Project_16: Jeopardy!

This project uses a portion of the Jeopardy! dataset to look for patterns to help win the game. I use regular expressions to clean text strings, write functions to determine whether the answer can be deduced from the question, and determine whether new questions are recycled old questions. Finally, I used chi-squared tests to determine if any of the terms had a statistically significant difference between high and low value questions.

This project uses a data set on cars where I investigate using k-nearest neighbors to predict the market price of a car. I use KNeighborsRegressor, mean_squared_error, cross_val_score, and KFold in the analysis. I also create visualizations of the RMSEs calculated, determine the best features to use in the model, and tune the value of k in k-nearest neighbors.

This project looks at housing data for Ames, Iowa to perform several data preparation tasks and different linear regression techniques. I create a pipeline of functions to transform the features, select specific features for the model, and train and test the model.
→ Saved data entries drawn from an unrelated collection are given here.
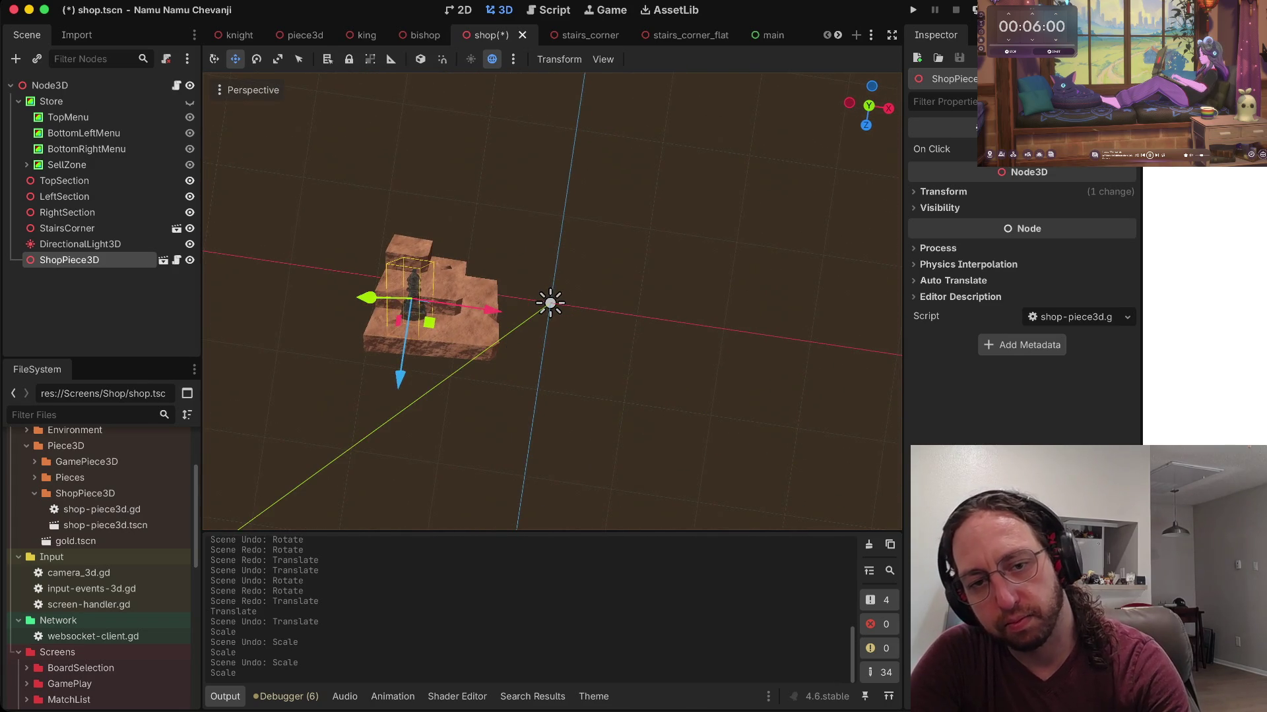
pyautogui.moveTo(416, 375)
pyautogui.mouseDown()
pyautogui.moveTo(427, 300)
pyautogui.moveTo(415, 396)
pyautogui.mouseUp()
pyautogui.moveTo(503, 322)
pyautogui.mouseDown()
pyautogui.moveTo(491, 317)
pyautogui.moveTo(509, 319)
pyautogui.mouseUp()
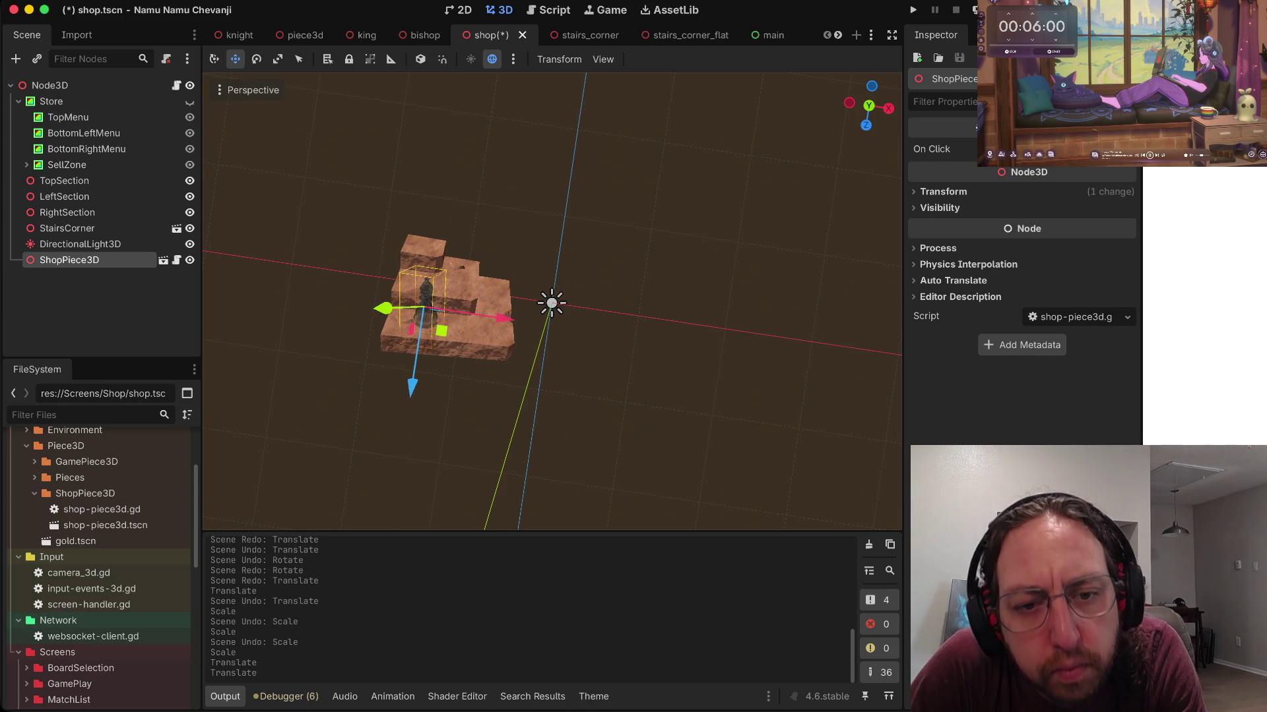
# Step: Deselect the bishop, save the shop scene and run the game
pyautogui.press('Escape')
pyautogui.press('ctrl+s')
pyautogui.press('super+b')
During the creation of these functions, I investigate the data more closely, deal with missing values, look at correlations, and create a heat map. I also use holdout validation, simple cross validation, and k-fold cross validation.
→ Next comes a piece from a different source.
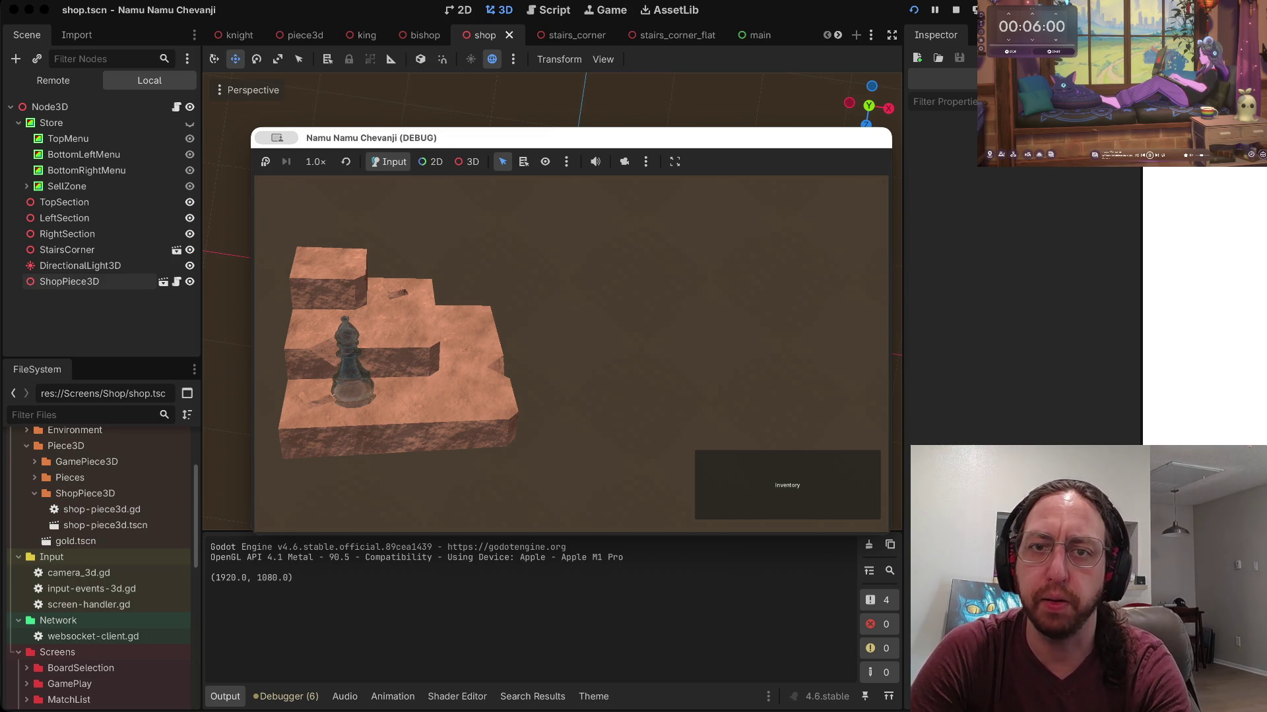
# Step: Close the debug game window with the stop shortcut, back to the shop's 3D viewport
pyautogui.press('super+Tab')
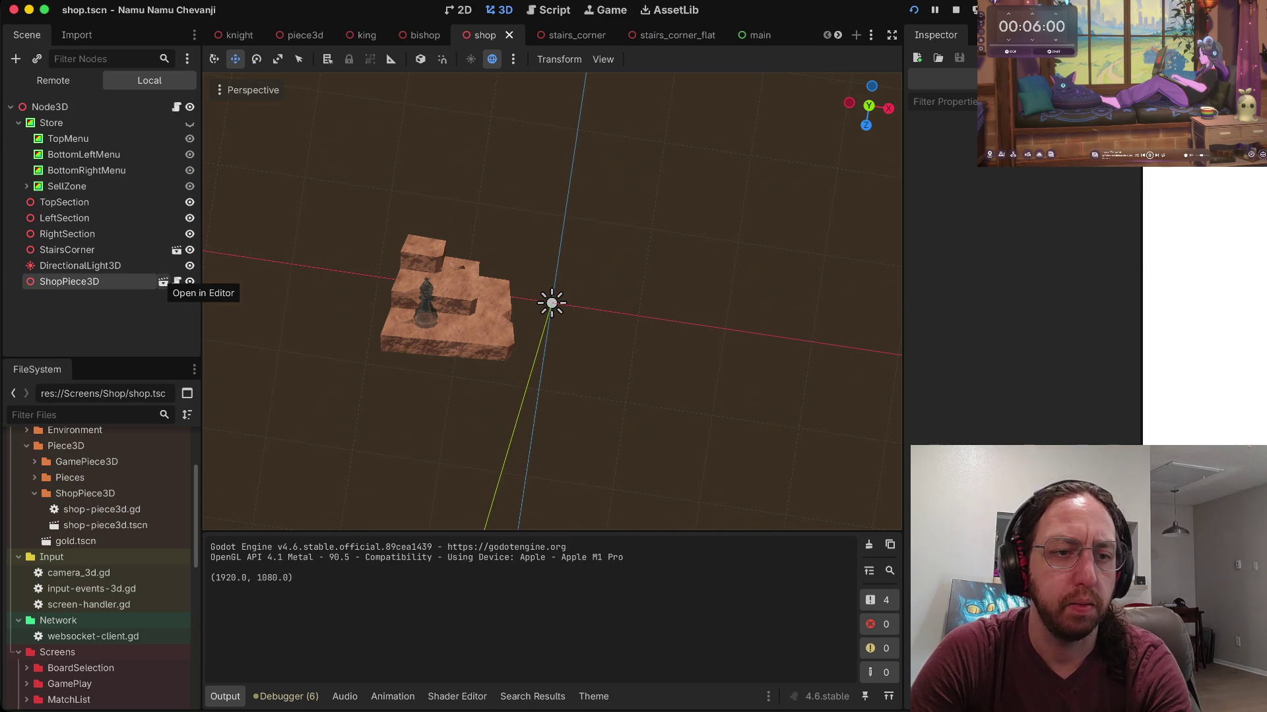
# Step: In the ShopPiece3D scene, hide the Bishop model, show the King model, and save
pyautogui.click(163, 282)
This project evaluates historical S&P 500 stock price data. I create a script to predict closing prices, in which I create several features for the models to use, train a linear regression model, and evaluate the model based on root mean squared error.

This project uses data on bike rentals in Washington, DC. I use several different models to predict the count of bike rentals in a given hour. I review the data and create visualizations, including a histogram of the count of bike rentals and heatmap of correlations. I begin with linear regression. Next, I use decision trees to improve signficantly over linear regression, and I tweak the model to make it perform even better. Then, I use a random forest to improve even more over the best decision tree model, and tune the parameters of that model to make it perform even better.

This project uses the sklearn load_digits dataset to build models to classify handwritten digits. I review the data provided, create visualizations of the images, and train a k-nearest neighbors model to start. I then build several variations of neural network models to evaluate how the models perform as the number of layers increase and the number of neurons per layer increase.

This project uses data on airplane accidents. I write a script to use this data to work with different data structures - lists and dictionaries - and to evaluate the time complexity of the code. The script also uses try/except to handle missing or invalid values.

This project uses the Titanic dataset from Kaggle to practice creating a workflow. I build a pipeline of functions to perform data exploration, feature selection, model selection and tuning, and finally submit a predictions file to Kaggle. My score for this submission on Kaggle was 0.77990.